Una página después, McEwan focaliza la narración en Clive de una manera muy simple. Empieza un párrafo nuevo con: «Clive Linley había sido el primero en conocer a Molly, en la época en que ambos eran estudiantes el año 68, cuando vivieron juntos en una casa caótica y cambiante situada en Vale of Health». Sabemos que hay focalización, a pesar de que la narración continúa en tercera persona, porque la sensibilidad del narrador se ha fundido con la de Clive, vemos el mundo a través de los ojos de éste. En la página siguiente, la focalización cambia a Vernon. Después de un diálogo cuya atribución es: «Dijo Vernon Halliday», el narrador continúa: «Había vivido con ella en París, el año 74, cuando él tuvo su primer trabajo en Reuters y Molly hacía algo para Vogue». La última parte, sobre todo, deja claro que estamos viendo el mundo desde la perspectiva de Vernon, que no supo en qué consistía, ni se interesó nunca en el trabajo de Molly.
Esta técnica narrativa no es nueva. Ya la practicaban Austen y Flaubert. Pero lo que en ellos a veces se lee todavía como un artificio, en Amsterdam es ya un mecanismo invisible que permite alternar las conciencias desde las que se ve el mundo narrado, dotando a la novela de un extraordinario poder de persuasión. También ayuda que Clive Linley sea un compositor cuyo estilo está en conflicto con las ideas al uso de lo que debe ser la música clásica contemporánea. Y que Vernon Halliday, como editor de un importante periódico, tenga que tomar una decisión ética que puede afectar la vida política de su país.

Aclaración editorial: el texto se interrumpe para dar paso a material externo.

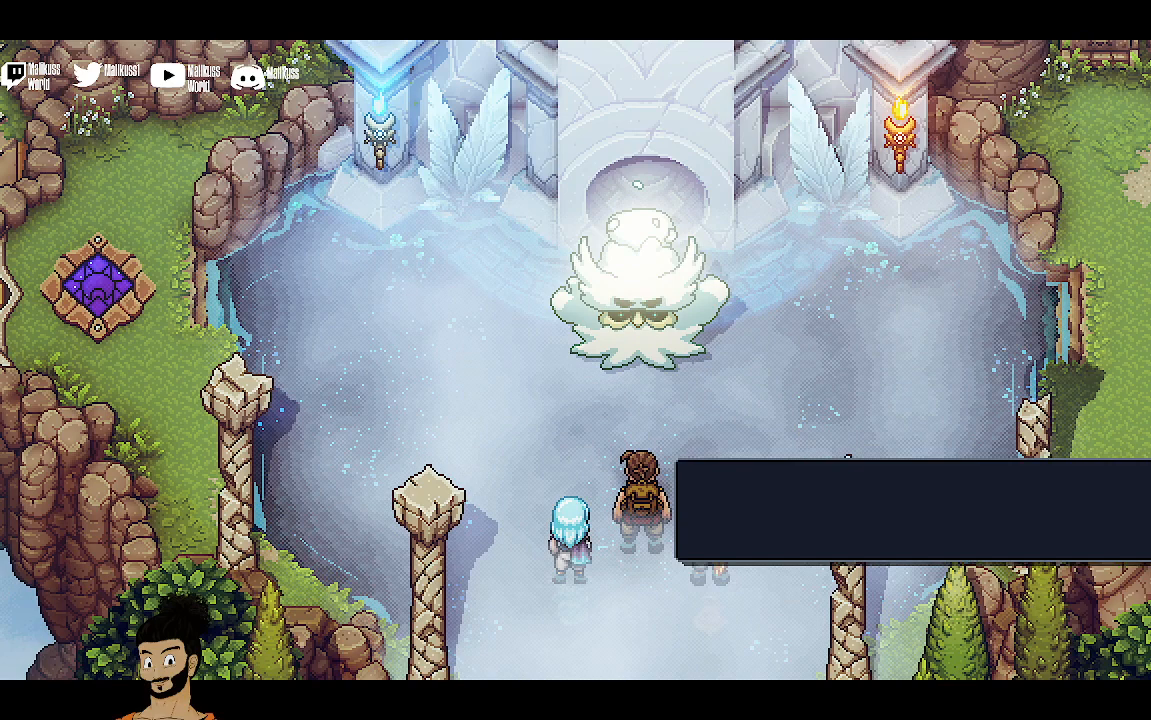
{"buttons": [], "left_stick": "center", "events": []}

La otra técnica narrativa importante es la estructura de la novela. De hecho, hojeándola, uno no puede dejar de pensar en Milan Kundera, quien también divide la mayoría de sus novelas en capítulos, y éstos en secciones. En El arte de la novela, Kundera plantea que la «arquitectura» de sus novelas tiene un claro paralelo con la música. Amsterdam está dividida en cinco capítulos, cada uno de los cuales tiene 2, 5, 3, 6 y 6 secciones, respectivamente. Esta división tiene como objeto crear pausas que amplifiquen la sensación de tiempo vivido, creando un efecto semejante al que consigue Alessandro Baricco en Seda. Sin embargo, como es el caso en las novelas de Kundera, da la impresión de que Amsterdam también sigue una estructura musical. El primer capítulo es la obertura que plantea los temas básicos que después se exploran en contrapunto en los cuatro capítulos siguientes.
Amsterdam es una novela corta pero su experto manejo narrativo amerita una lectura cuidadosa. Ian McEwan se da el lujo de explorar «hasta el límite», como diría Kundera, los temas que aborda, pero sin dejar nunca el registro de sátira social, lo cual también le permite mantener la levedad que sugiere Italo Calvino. ¿Llegan a cumplir su promesa los dos amigos? Es algo que dejo en el aire para que, si tienen la ocasión, lo averigüen ustedes mismos.